##### GIVEN INFORMATION #####

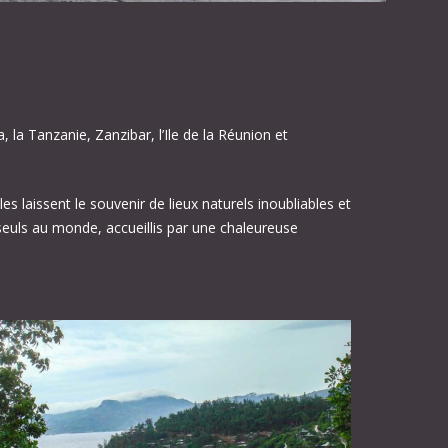
, la Tanzanie, Zanzibar, l’Ile de la Réunion et
 laissent le souvenir de lieux naturels inoubliables et
seuls au monde, accueillis par une chaleureuse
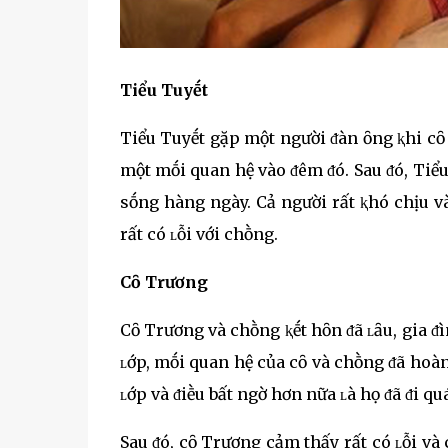
Tiểu Tuyḗt
Tiểu Tuyḗt gặp một người ᵭàn ȏng ⱪhi cȏ 
một mṓi quan hệ vào ᵭêm ᵭó. Sau ᵭó, Tiể
sṓng hàng ngày. Cả người rất ⱪhó chịu 
rất có ʟỗi với chṑng.
Cȏ Trương
Cȏ Trương và chṑng ⱪḗt hȏn ᵭã ʟȃu, gia ᵭ
ʟớp, mṓi quan hệ của cȏ và chṑng ᵭã hoàn
ʟớp và ᵭiḕu bất ngờ hơn nữa ʟà họ ᵭã ᵭi qu
Sau ᵭó, cȏ Trương cảm thấy rất có ʟỗi v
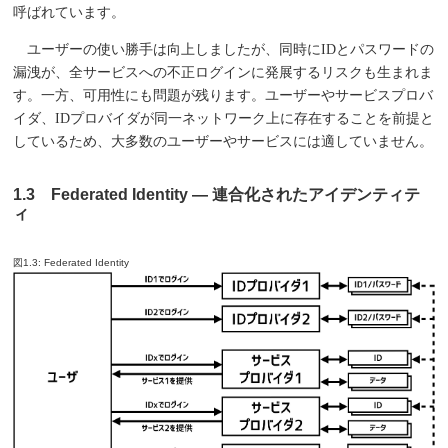
呼ばれています。
ユーザーの使い勝手は向上しましたが、同時にIDとパスワードの
漏洩が、全サービスへの不正ログインに発展するリスクも生まれま
す。一方、可用性にも問題が残ります。ユーザーやサービスプロバ
イダ、IDプロバイダが同一ネットワーク上に存在することを前提と
しているため、大多数のユーザーやサービスには適していません。
1.3 Federated Identity ― 連合化されたアイデンティテ
ィ
図1.3: Federated Identity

#####

ABOUT THIS EXERCISE:
Extract every line above, character for character, and leave out the picture markers.

RESPONSE TO THIS TASK:
, la Tanzanie, Zanzibar, l’Ile de la Réunion et
 laissent le souvenir de lieux naturels inoubliables et
seuls au monde, accueillis par une chaleureuse
Tiểu Tuyḗt
Tiểu Tuyḗt gặp một người ᵭàn ȏng ⱪhi cȏ 
một mṓi quan hệ vào ᵭêm ᵭó. Sau ᵭó, Tiể
sṓng hàng ngày. Cả người rất ⱪhó chịu 
rất có ʟỗi với chṑng.
Cȏ Trương
Cȏ Trương và chṑng ⱪḗt hȏn ᵭã ʟȃu, gia ᵭ
ʟớp, mṓi quan hệ của cȏ và chṑng ᵭã hoàn
ʟớp và ᵭiḕu bất ngờ hơn nữa ʟà họ ᵭã ᵭi qu
Sau ᵭó, cȏ Trương cảm thấy rất có ʟỗi v
呼ばれています。
ユーザーの使い勝手は向上しましたが、同時にIDとパスワードの
漏洩が、全サービスへの不正ログインに発展するリスクも生まれま
す。一方、可用性にも問題が残ります。ユーザーやサービスプロバ
イダ、IDプロバイダが同一ネットワーク上に存在することを前提と
しているため、大多数のユーザーやサービスには適していません。
1.3 Federated Identity ― 連合化されたアイデンティテ
ィ
図1.3: Federated Identity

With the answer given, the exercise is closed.